WHAT TO WORK ON |
An exact transcription of all the data is required; the pictures are to be left out.

COLLECTED MATERIAL |
Content starts
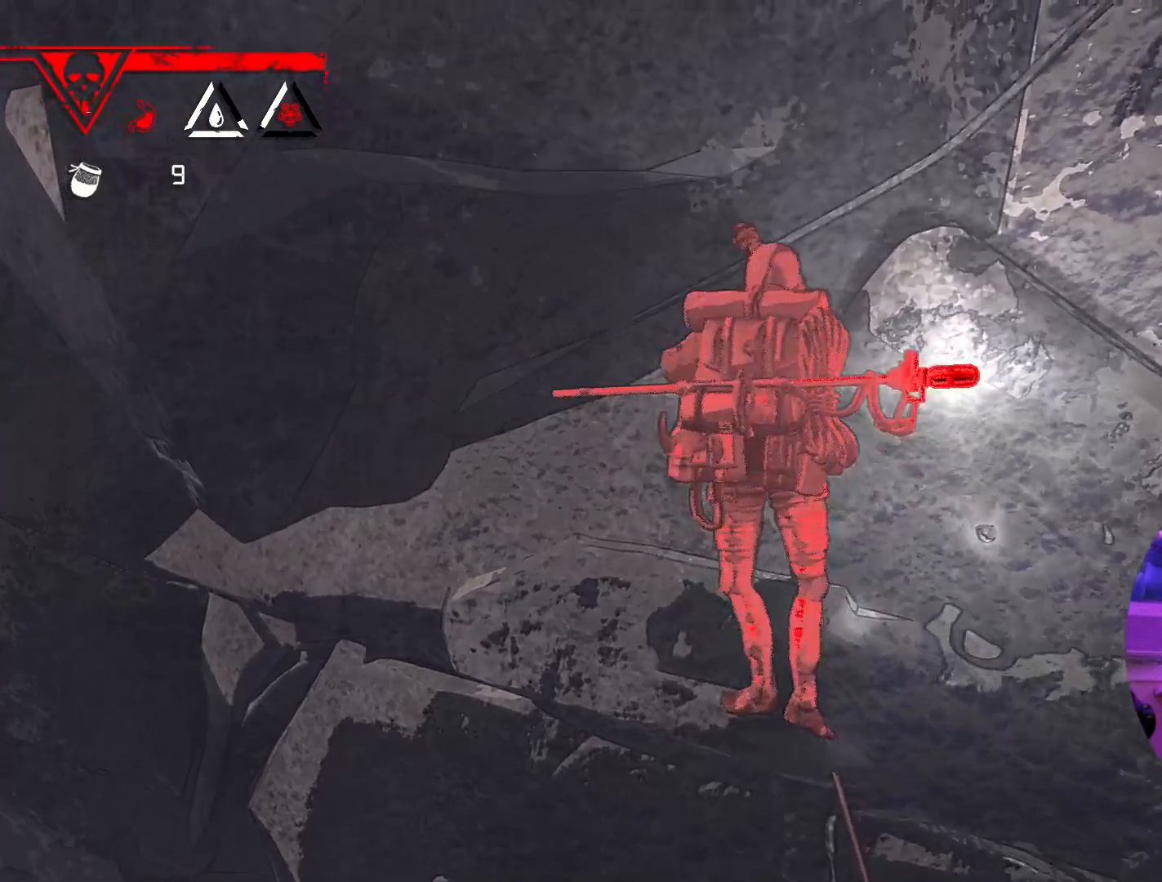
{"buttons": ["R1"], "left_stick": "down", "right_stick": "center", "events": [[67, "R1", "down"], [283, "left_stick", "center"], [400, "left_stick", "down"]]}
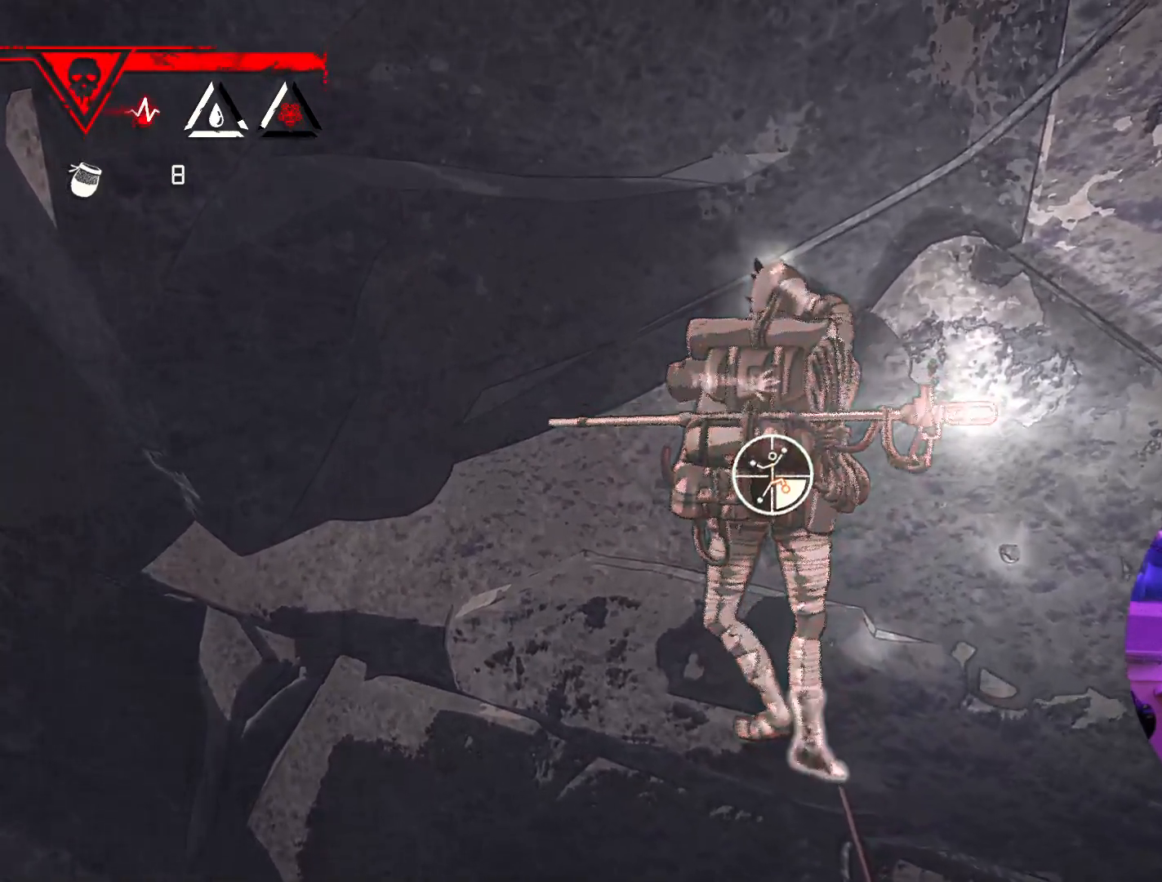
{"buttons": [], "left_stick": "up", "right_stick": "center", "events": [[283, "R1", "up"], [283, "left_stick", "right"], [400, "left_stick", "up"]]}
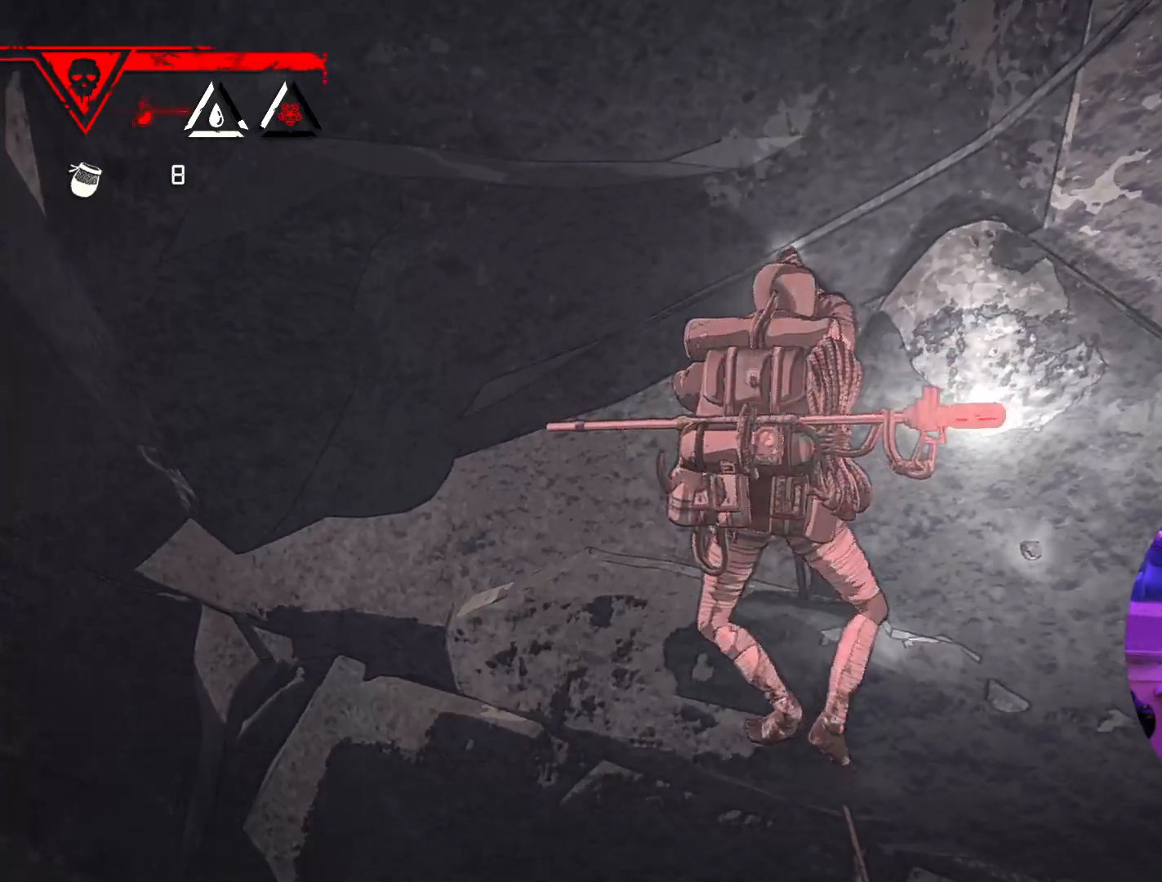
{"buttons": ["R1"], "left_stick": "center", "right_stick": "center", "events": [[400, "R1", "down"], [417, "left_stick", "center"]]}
Content ends
OUTPUT FOR THIS EXERCISE |
{"buttons": ["R1"], "left_stick": "down", "right_stick": "center", "events": [[67, "R1", "down"], [283, "left_stick", "center"], [400, "left_stick", "down"]]}
{"buttons": [], "left_stick": "up", "right_stick": "center", "events": [[283, "R1", "up"], [283, "left_stick", "right"], [400, "left_stick", "up"]]}
{"buttons": ["R1"], "left_stick": "center", "right_stick": "center", "events": [[400, "R1", "down"], [417, "left_stick", "center"]]}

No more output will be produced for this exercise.